Vacances des enfants au pays. La tradition s’est développée depuis que l’immigration algérienne de travail s’est étoffée avec le regroupement familial. Ce n’est plus le père de famille qui visite les siens au pays, mais les enfants, avec les parents, qui voyagent pour garder le lieu avec oncles, tantes, cousins, grands-parents. 

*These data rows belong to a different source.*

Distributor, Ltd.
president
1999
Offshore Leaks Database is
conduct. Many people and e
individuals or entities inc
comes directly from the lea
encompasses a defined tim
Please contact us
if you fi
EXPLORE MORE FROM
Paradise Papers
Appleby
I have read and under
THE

La sociologue Jennifer Bidet s’est penchée sur ce thème et a publié récemment son enquête réalisée en Algérie et en France «Vacances au bled. La double présence des enfants d’immigrés», aux éditions Raison d’agir, collection Cours et travaux. Aujourd’hui maîtresse de conférences à l’université Paris-Descartes, ses travaux portent sur les rapports sociaux de classe, de sexe et de «race» entre terre d’immigration et pays d’«origine». En se centrant sur l’étude de descendants d’immigrés, elle analyse les formes de recomposition des liens familiaux à distance des dynamiques inversées de reclassement social dans la migration avec ses formes d’assignation nationale ou ethnique.
 

Dans Vacances au bled, elle rappelle que depuis plusieurs décennies, les débats politico-médiatiques et les travaux scientifiques questionnent l’intégration des enfants de l’immigration postcoloniale à la République française. Elle explique que le livre renverse la perspective «en étudiant leur sentiment d’appartenance à la nation algérienne. Que signifie ‘être algérien’ quand on a toujours vécu en France, et que la connaissance de ce pays se réduit à de courts séjours de vacances ?», sachant que les mécanismes mentaux d’auto-identification pluriels restent vivaces
 

A partir d’archives, d’observations et d’entretiens collectés sur les deux rives de la Méditerranée, cette enquête donne à voir comment cette bi-nationalité de fait est vécue.Elle constate que «les vacances au bled font apparaître des appartenances territoriales et familiales plus éclatées que l’opposition binaire ‘‘Français/Algérien’’. Selon les situations, les descendants d’immigrés se jouent des catégorisations ethniques pour définir leur place».
 

Elle écrit que «les récits et expériences de ce sentiment d’appartenance nationale varient selon les parcours de vie des descendantes et descendants d’immigrés, faisant éclater la fausse homogénéité de la ‘‘deuxième génération’’».
Les vacances au bled révèlent les positions sociales divergentes des enfants d’immigrés et de leur famille entre les deux sociétés, soulignant les dynamiques de mobilité sociale en migration.
 

Dans les maisons familiales ou sur les plages, leurs statuts d’enfants d’ouvriers immigrés sont rebattus – tout comme leurs rôles de genre et leurs assignations ethno-raciales.
 

Dans un long article publié sur journals.openedition.org, Éric Marlière estime que l’ouvrage de Jennifer Bidet, tiré de sa thèse, présente «une enquête ethnographique originale sur un sujet complexe, les phénomènes migratoires transnationaux».
 

Pour lui «il s’agit plus précisément d’analyser les pratiques de vacances dans le pays d’origine des parents (le bled), en l’occurrence l’Algérie, pour saisir les formes d’appartenance nationale (sociale, sexuée, familiale ou amicale) et les enjeux de positionnement dans les rapports sociaux que ces séjours mettent en œuvre chez les descendants d’immigrés».
 

Jennifer Bidet précise pour sa part que lors de son enquête, son identification comme «française» et «non musulmane» lui a attribué un statut spécifique sur le plan du genre : «catégorisée comme ‘non-musulmane’, j’étais moins assujettie à certaines règles tacites associées à la préservation de la réputation des jeunes femmes célibataires».
«L’hypothèse centrale du livre repose sur l’idée qu’à la ‘double absence des immigrés’ succède la double présence des enfants d’immigrés», note Eric Marlière.